%%

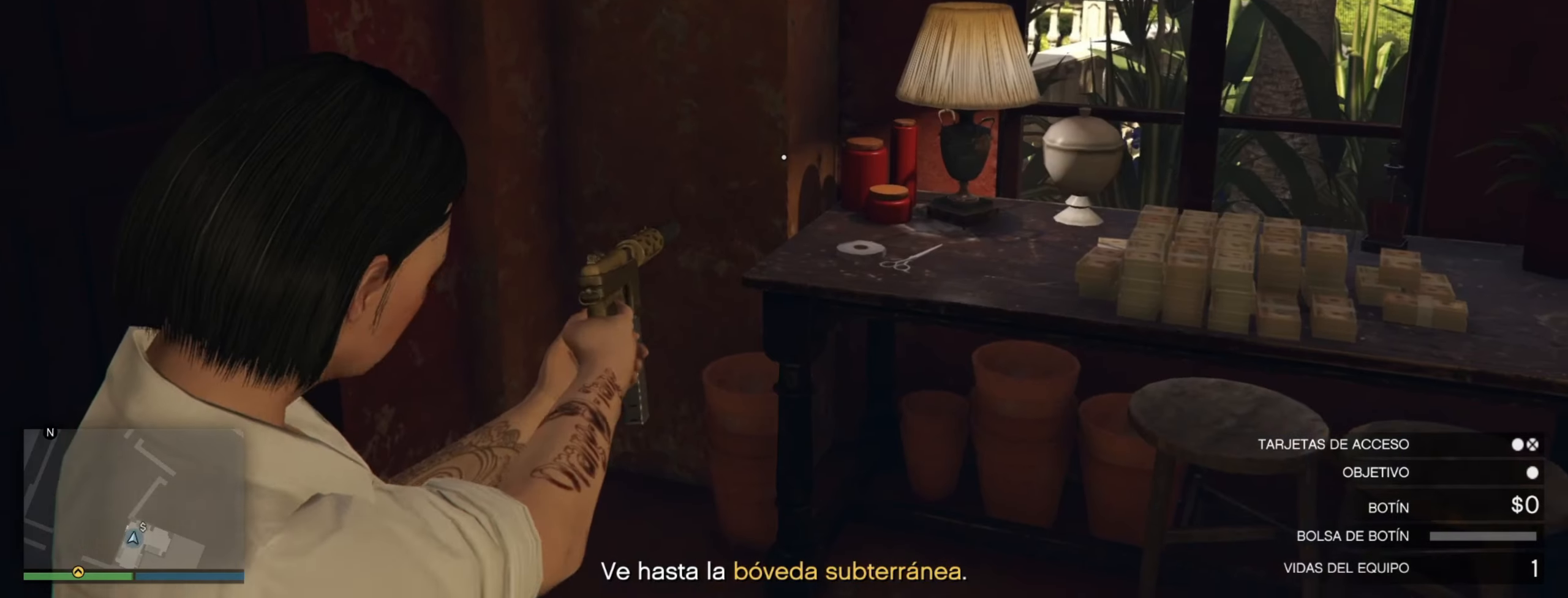
{"keys": ["v"], "events": [[450, "v", "down"]]}
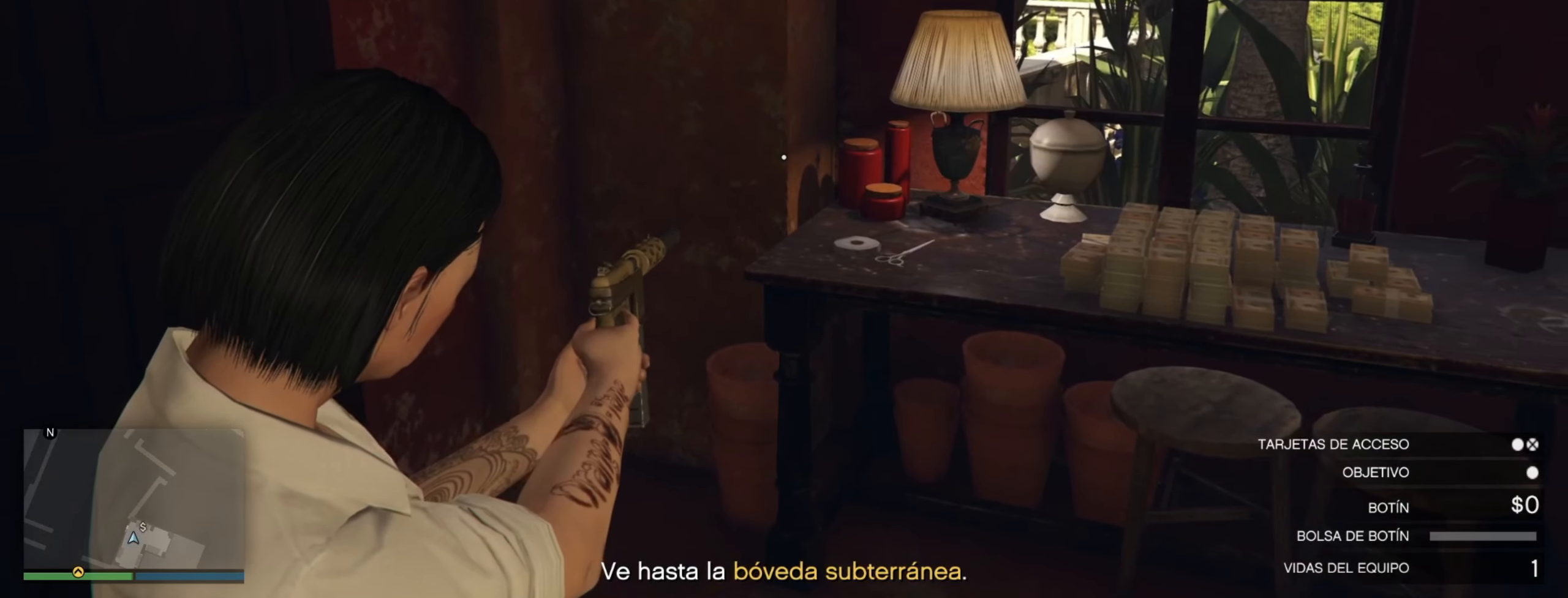
{"keys": [], "events": [[50, "v", "up"], [250, "v", "down"], [383, "v", "up"]]}
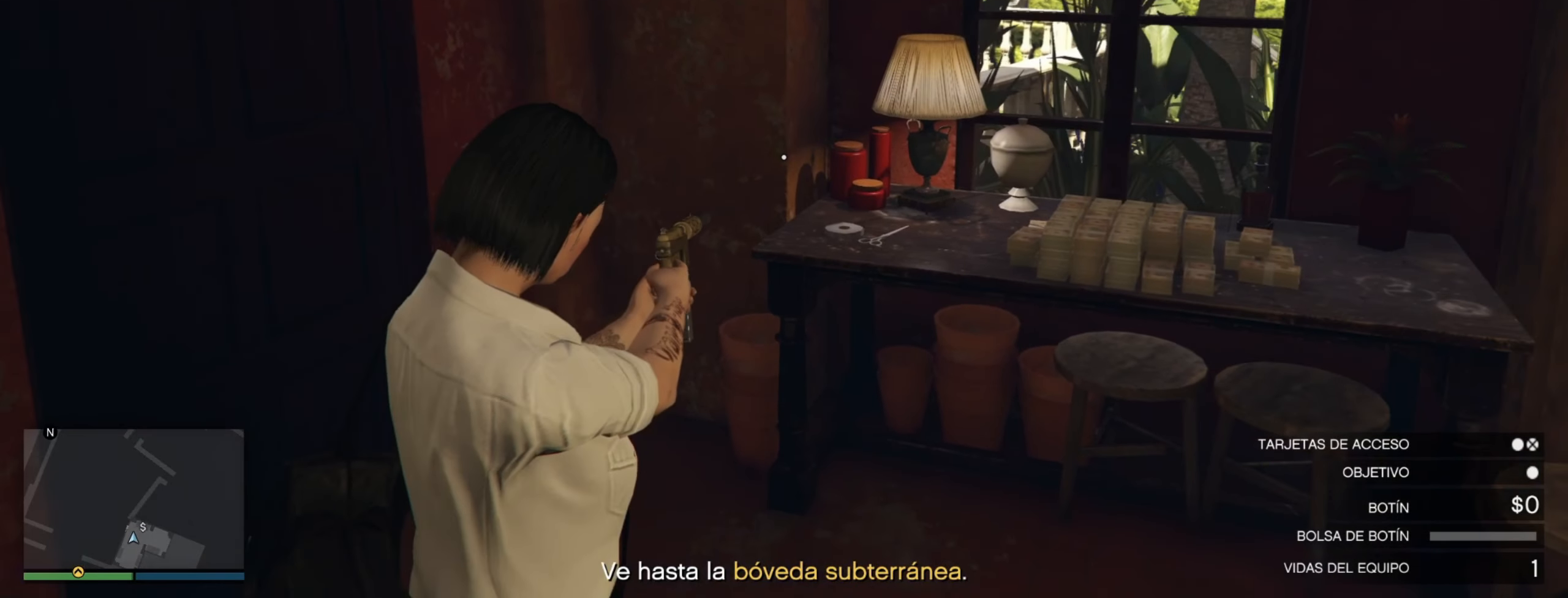
{"keys": [], "events": [[300, "v", "down"], [433, "v", "up"]]}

%%

**PROBLEM DESCRIPTION:**
The answer should be the full material above, printed exactly, with no pictures in it.

**RESULT OF THE TASK:**
{"keys": ["v"], "events": [[450, "v", "down"]]}
{"keys": [], "events": [[50, "v", "up"], [250, "v", "down"], [383, "v", "up"]]}
{"keys": [], "events": [[300, "v", "down"], [433, "v", "up"]]}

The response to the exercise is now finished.